Marching To The Beat Of Her Own Drum
Nineteen-year-old Hira Shabbir has something to prove.
“My parents are always asking me how long its going to take to finish my studies,” said Shabbir, an Honors College biology major at North Campus. “They always pressure me with how much money I will really make.”
Shabbir, who graduated from Miami Dade College on April 29 with a 3.95 grade point average, continues to give them the same answer—“It’s going to take time.”
Shabbir dreams to become the first person in her family to earn a Ph.D.,but with her family originally from Pakistan, she said it has been difficult.

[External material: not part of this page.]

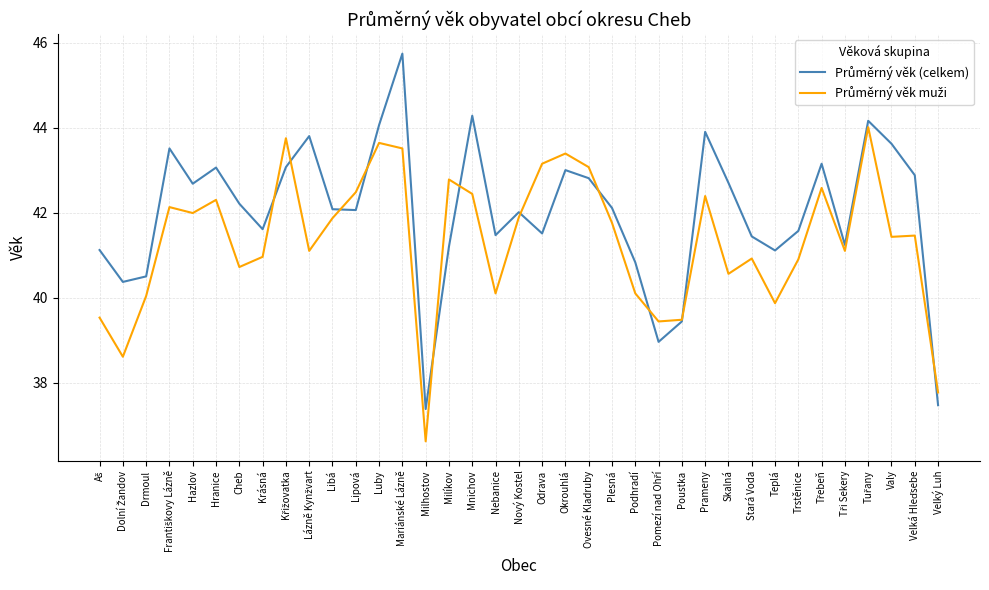

At which category does the chart reach its peak across all series?

Mariánské Lázně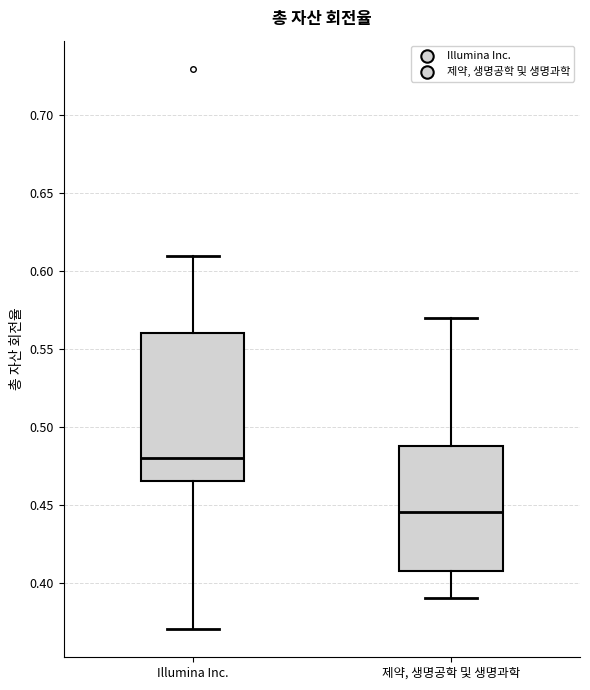

Where is the upper edge of the box for 제약, 생명공학 및 생명과학 on the y-axis? The values are not printed on the chart, so give them approximately, as read against the axis.

0.490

“My family is modern in many ways but they just want me to become a nurse, like my sister,” Shabbir said. “They want me to get the fastest education possible and then get a job. My sister was lucky, not many people get a job right after school.”
According to Shabbir, few women in her culture have ever tried to get a doctorate degree; her mother never graduated from college.
However, Shabbir is determined to change that.
“People always told me to listen to my family, but the things my family told me were things I never wanted to hear,” Shabbir said.
As a graduate of Dr. Michael M. Krop Senior High School, she was always discouraged from joining clubs or partaking in community service activities. However, one club in particular caught her eye—Key Club.
“It was my parents’ worse nightmare,” she said. “So I lived a double life until college. The only people supporting me right now are my friends.”
Shabbir takes pride in being a “global citizen,” something she exercises in and out of the classroom.
“Hira is an extraordinary student right now,” said Sandra Martinez, North Campus Honors College director. “Her vision and passion for public health leads me to believe that she will do great things for all humanity.”
After doing cervical cancer research for the University of Miami and collecting data on the disparities of cancer among women, she was given the opportunity to present her research at the Annual Biomedical Research Conference for Minority Students in Charlotte, North Carolina.
The super-student also participated in the Bridges to the Future program and helped spearhead the International Relief Leadership Project, a fundraiser used to aid Pakistan after parts of the country were destroyed by a flood last year.
“The quality of work was way above average. She was the top student in class,” said her physics professor Juan Carlos Catala. “She's very humble and had a lot of respect from the other students; they looked up to her.”
Shabbir is determined to pursue a career in public health research and will be attending the University of North Carolina at Chapel Hill this fall.
“I don’t just want to be successful, I want to influence others,” Shabbir said. “I want to be an example to women to pursue their dreams no matter what society tells them to do.”